Baulie assisted Scott and the Frasers at Hornet Bank, by this stage having learnt to communicate in English quite proficiently. He also managed over time to establish his own amicable contacts with the Yiman, who had mostly been forced into taking refuge in the nearby rugged Expedition Range to escape being shot by the colonists and their Native Police.

==Hornet Bank massacre==
From 1854 to 1857, the Frasers of Hornet Bank became well known for mistreating Aboriginal people. Local Aboriginal men were shot either by the colonists or by the Native Police who were often temporarily camped at Hornet Bank. William, David and John Fraser, who were young men at this time, would regularly abduct and rape Yiman women. They would also shoot the Yiman's dogs and reportedly gave the Yiman people pudding laced with strychnine for Christmas in 1856 which resulted in many deaths.

As a result of years of this mistreatment, a revenge attack was planned by the Yiman upon the Frasers of Hornet Bank. Baulie appears also to have become angered by the actions of the Frasers and covertly worked with the Yiman to organise the attack. He had insider knowledge of Hornet Bank and was trusted by the Frasers, and therefore became a crucial part of the resistance operation.

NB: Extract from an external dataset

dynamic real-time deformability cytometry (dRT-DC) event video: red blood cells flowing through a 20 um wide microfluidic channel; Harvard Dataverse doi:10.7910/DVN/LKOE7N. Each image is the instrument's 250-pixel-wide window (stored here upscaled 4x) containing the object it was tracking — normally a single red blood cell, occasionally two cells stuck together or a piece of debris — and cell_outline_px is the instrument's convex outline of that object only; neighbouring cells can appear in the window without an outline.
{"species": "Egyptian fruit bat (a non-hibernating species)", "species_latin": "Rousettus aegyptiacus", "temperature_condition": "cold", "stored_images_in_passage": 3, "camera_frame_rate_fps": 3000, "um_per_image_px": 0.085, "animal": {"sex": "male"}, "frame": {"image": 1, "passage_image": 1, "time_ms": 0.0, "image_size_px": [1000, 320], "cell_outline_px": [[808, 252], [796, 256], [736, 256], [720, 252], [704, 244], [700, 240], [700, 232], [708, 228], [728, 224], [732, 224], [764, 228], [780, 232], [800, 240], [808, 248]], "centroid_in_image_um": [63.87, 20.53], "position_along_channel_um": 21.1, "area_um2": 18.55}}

In the early hours of 27 October 1857, approximately 100 Yiman assembled in the darkness around the homestead of Hornet Bank. Amongst them was another resistance leader named Beilba and at least two former Native Police troopers who had joined the Yiman. Baulie prepared the way for the Hornet Bank massacre by gathering the property's dogs and killing them before they could alert the Frasers. Soon after, Baulie led the Yiman in raiding the homestead. They killed eight members of the Fraser family (raping three of the females beforehand), the family's tutor and two stockmen. They plundered the property and took around 100 sheep before making off just before dawn.

==Reprisals==
In the days and months following the Hornet Bank massacre, many punitive expeditions were organised by the colonists to inflict collective punishment on any Aboriginal people they found in the region. Native Police raids and attacks by armed settlers killed hundreds of Aborigines. Baulie managed to escape these and hid out for several years in the remote recesses of the Expedition Range with other warriors including Beilba.

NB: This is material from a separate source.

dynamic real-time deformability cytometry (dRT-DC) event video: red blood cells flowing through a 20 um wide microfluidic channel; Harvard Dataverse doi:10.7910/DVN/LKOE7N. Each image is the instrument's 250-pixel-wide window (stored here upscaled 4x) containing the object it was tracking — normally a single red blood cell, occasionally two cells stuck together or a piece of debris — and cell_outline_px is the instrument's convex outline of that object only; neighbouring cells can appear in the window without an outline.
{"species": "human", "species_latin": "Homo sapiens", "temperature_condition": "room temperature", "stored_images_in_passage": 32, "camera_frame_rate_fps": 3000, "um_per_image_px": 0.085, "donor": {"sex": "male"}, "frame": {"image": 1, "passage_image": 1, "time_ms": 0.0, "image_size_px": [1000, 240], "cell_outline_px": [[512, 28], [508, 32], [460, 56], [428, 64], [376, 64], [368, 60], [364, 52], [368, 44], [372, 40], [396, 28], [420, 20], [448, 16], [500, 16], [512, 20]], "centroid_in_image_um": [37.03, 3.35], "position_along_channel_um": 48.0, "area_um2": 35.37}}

==Battle with Native Police and death==
In March 1860, Baulie with his contingent of warriors came down from the ranges and camped out near to the pastoral property of Bendemeer near Yuleba. They were quickly reported by the local colonists to the Native Police. A detachment of troopers under Second Lieutenant Frederick Carr were mobilised to Bendemeer where they engaged in an hour long battle with Baulie and his warriors.

The Aboriginal men, fighting only with spears and nulla-nullas, managed to wound Carr and several of his troopers. Carr heard Baulie during the battle encouraging his warriors to keep up the fight as the troopers were running out of cartridges. However, the Native Police were victorious in the end, leaving 15 Aboriginal warriors, including Baulie, dead.